Elian sintió cómo el suelo se desvanecía bajo sus pies. Un dolor lacerante le recorrió el pecho, como si algo lo destrozara por dentro. Su respiración se volvió errática, su visión se nubló. Y entonces cayó de rodillas.
Se cubrió el rostro con ambas manos, pero las lágrimas se abrieron paso sin control. Un grito ahogado se formó en su garganta, el nombre de María escapó de sus labios, desesperado, suplicante, pero el vacío le devolvió el silencio.
María no respondería, y el mundo, tal como lo conocía, se hizo añicos a su alrededor.
Elian permaneció de pie, intentando controlar las pulsaciones que se habían desbordado por la intensidad de las emociones, pero no había forma de calmarlas. Aún quedaba lo más difícil por enfrentar: decirle adiós a María.

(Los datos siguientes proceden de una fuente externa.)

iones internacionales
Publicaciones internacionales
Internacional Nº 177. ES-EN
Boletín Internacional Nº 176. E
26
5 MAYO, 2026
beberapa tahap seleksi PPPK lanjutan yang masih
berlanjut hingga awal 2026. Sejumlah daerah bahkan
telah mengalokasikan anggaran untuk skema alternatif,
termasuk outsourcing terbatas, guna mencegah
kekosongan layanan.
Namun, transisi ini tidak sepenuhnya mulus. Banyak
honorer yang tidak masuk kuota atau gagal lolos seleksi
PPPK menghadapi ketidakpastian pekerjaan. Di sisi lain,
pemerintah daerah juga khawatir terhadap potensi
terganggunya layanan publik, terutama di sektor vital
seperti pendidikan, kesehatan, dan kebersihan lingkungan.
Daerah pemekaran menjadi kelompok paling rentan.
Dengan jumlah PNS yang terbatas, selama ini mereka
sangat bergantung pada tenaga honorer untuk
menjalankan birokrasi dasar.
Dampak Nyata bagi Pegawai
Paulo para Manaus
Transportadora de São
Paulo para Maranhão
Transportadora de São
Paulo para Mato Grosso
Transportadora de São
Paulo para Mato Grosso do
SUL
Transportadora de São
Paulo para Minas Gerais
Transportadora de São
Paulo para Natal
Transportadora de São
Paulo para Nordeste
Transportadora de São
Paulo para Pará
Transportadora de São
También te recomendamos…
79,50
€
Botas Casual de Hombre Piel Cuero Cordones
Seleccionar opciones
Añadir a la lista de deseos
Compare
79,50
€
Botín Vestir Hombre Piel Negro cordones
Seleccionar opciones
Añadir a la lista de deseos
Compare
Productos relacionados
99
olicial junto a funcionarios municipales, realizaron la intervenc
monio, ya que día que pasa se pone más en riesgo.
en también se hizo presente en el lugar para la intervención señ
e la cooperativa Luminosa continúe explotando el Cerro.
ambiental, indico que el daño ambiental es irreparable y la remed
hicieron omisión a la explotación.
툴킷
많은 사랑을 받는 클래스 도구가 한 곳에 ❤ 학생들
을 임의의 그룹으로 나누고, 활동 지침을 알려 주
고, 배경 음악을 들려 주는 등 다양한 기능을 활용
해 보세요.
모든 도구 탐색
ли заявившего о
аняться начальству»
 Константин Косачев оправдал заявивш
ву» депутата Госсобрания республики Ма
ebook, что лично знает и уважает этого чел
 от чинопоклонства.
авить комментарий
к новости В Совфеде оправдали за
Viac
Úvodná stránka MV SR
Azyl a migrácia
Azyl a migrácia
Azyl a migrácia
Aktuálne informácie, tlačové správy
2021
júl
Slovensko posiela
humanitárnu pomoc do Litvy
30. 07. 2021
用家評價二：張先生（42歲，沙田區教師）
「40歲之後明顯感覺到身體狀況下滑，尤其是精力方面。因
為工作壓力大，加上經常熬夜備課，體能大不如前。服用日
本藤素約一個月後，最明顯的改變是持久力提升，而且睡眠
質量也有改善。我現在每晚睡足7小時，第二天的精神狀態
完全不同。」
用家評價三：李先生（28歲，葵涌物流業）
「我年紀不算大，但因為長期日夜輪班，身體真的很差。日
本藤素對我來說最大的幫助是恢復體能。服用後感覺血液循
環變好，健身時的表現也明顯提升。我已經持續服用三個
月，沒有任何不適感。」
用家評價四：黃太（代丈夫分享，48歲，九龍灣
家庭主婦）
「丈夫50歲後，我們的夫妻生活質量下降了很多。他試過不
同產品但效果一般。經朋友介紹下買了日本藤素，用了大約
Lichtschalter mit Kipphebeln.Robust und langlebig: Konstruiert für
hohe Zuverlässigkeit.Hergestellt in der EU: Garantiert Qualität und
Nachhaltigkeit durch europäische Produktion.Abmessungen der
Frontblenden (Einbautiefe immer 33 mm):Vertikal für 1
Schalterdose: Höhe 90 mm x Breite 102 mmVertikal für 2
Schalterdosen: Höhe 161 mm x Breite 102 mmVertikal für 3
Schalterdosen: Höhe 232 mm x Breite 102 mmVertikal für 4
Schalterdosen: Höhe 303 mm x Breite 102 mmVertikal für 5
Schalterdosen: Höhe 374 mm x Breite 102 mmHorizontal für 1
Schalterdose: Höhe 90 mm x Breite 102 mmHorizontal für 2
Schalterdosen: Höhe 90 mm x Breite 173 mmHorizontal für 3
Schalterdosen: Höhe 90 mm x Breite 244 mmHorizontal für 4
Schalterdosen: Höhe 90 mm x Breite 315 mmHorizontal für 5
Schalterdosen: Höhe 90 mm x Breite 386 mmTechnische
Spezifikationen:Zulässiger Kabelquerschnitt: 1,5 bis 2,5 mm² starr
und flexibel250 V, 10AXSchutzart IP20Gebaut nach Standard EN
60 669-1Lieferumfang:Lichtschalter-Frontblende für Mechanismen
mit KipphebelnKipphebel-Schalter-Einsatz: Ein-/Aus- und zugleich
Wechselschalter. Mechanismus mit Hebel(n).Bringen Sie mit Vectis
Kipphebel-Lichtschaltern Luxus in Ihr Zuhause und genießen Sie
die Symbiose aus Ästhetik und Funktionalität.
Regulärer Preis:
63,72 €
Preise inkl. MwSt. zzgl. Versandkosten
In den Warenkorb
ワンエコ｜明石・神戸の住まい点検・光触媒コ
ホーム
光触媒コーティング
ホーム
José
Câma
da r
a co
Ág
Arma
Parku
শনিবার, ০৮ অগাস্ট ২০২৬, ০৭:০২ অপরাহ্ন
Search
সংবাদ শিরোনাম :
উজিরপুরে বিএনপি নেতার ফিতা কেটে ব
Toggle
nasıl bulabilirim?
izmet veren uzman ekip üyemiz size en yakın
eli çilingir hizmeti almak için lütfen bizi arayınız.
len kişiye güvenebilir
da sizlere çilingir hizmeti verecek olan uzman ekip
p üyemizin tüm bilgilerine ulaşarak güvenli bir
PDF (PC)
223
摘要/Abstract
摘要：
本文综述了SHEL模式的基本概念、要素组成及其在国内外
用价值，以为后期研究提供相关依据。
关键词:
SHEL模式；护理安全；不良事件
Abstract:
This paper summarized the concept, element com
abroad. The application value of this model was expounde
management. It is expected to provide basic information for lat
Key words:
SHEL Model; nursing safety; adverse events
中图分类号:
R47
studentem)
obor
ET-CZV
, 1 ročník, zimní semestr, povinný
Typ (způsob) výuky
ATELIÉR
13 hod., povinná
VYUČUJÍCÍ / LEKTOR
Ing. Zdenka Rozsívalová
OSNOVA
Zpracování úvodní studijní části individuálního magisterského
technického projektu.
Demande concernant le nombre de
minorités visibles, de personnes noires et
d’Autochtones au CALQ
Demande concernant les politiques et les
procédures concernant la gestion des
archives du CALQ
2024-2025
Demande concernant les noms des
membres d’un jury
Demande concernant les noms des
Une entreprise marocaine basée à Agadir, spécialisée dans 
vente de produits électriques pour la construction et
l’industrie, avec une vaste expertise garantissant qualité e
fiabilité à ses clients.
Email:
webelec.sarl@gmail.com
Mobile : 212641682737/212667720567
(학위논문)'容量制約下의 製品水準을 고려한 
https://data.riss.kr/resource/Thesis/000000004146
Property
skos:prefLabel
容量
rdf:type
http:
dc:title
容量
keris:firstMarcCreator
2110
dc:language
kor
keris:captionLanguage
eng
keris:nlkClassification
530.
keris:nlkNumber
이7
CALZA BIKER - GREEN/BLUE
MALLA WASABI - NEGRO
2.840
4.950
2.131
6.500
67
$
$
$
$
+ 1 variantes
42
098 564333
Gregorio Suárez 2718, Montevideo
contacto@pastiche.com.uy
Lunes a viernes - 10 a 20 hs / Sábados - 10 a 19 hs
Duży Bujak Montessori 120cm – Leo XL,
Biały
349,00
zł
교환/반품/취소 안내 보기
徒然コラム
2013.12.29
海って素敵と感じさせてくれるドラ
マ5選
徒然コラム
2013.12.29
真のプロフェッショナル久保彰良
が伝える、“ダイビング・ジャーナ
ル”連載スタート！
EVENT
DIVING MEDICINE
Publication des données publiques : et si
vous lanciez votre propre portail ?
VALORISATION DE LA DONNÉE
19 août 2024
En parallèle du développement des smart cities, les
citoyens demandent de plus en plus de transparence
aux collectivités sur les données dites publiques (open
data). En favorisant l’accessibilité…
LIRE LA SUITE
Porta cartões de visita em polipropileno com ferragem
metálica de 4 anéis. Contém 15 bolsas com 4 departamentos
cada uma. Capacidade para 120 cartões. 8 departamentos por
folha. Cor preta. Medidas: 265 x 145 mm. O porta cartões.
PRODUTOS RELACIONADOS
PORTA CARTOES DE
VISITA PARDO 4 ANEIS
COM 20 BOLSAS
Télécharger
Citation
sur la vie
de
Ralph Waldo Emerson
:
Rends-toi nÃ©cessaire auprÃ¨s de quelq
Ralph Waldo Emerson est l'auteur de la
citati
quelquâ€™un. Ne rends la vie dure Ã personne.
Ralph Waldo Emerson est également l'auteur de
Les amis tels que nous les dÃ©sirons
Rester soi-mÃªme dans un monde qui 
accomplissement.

No recordaba con claridad cómo logró llegar hasta la casa de los padres de ella. Al abrirle la puerta, lo recibieron con un abrazo que terminó por desarmarlo. Lloró como un niño entre sus brazos, sin contención posible, compartiendo un dolor que se sentía demasiado grande para ser llevado en soledad. Nadie tenía respuestas, solo preguntas suspendidas en el aire. ¿Por qué todo había cambiado tan de golpe? ¿Cómo se atravesaba un vacío así sin caer en la desesperación?
Hasta entonces, Elian jamás había asistido a un velorio. Y el primero en su vida fue el de la persona que más había significado para él en el último tiempo. María había sido su amor, su compañera, la inspiración con la que había construido un futuro imaginado, lleno de promesas compartidas y sueños por alcanzar. Pero todo se había esfumado de un solo soplo, cruel e inesperado. El destino, caprichoso e implacable, le había arrebatado lo más preciado sin explicación.
Durante la ceremonia, las palabras de consuelo del cura no lograron alcanzarlo. Sentía que ninguna frase podía aliviar ese tipo de pérdida. Aunque al principio se había negado a asistir al entierro, Gioia lo convenció de hacer un último esfuerzo, de despedirse con respeto. Así, con el alma hecha trizas, Elian se ubicó en la primera fila del cementerio, observando cómo la tierra comenzaba a cubrir el ataúd, entre lamentos y susurros que el viento helado se encargaba de arrastrar lejos. A nadie le importaban las palabras del rito. Lo único que deseaban, todos por igual, era que María regresara.
Que alguien, de alguna manera, rompiera el hechizo de aquella pesadilla.
Pero la realidad era inquebrantable.
Una mano se posó en su hombro, que no registró quien era. No importaba quién intentara calmarlo. No había consuelo posible.
—Lo siento… —susurró Para que María lo escuchara.
Lo sentía por no haber estado para protegerla, por las palabras no dichas, y por los momentos que nunca vivirían.
Cerró los ojos con fuerza, parano ver como cada puñado de tierra que se acumulaba sobre la tapa era un pedazo de su alma que se hundía con ella.
La despedida fue un quiebre. Elian sentía que nada tenía sentido. Quería despertar y volver a aquellos días cálidos, despreocupados, donde el dolor no lo perseguía. Luchó contra la oscuridad, contra ese pozo que lo llamaba con fuerza… pero estaba tan débil que terminó dejándose arrastrar. La tristeza lo envolvió, y la depresión comenzó a ganar terreno en su corazón.
—Es hora de irnos —susurró Gioia, tomando su mano.Pero Elian no podía. Marcharse significaba aceptar que María ya no estaba, y él aún no estaba listo para dejarla ir.
Las lágrimas se desbordaron silenciosas y ardientes. Todo lo que habían construido en casi un año , todo lo que soñaron para vivir una vida juntos, desapareció en un instante. Y con ello, una parte de él también murió ese día.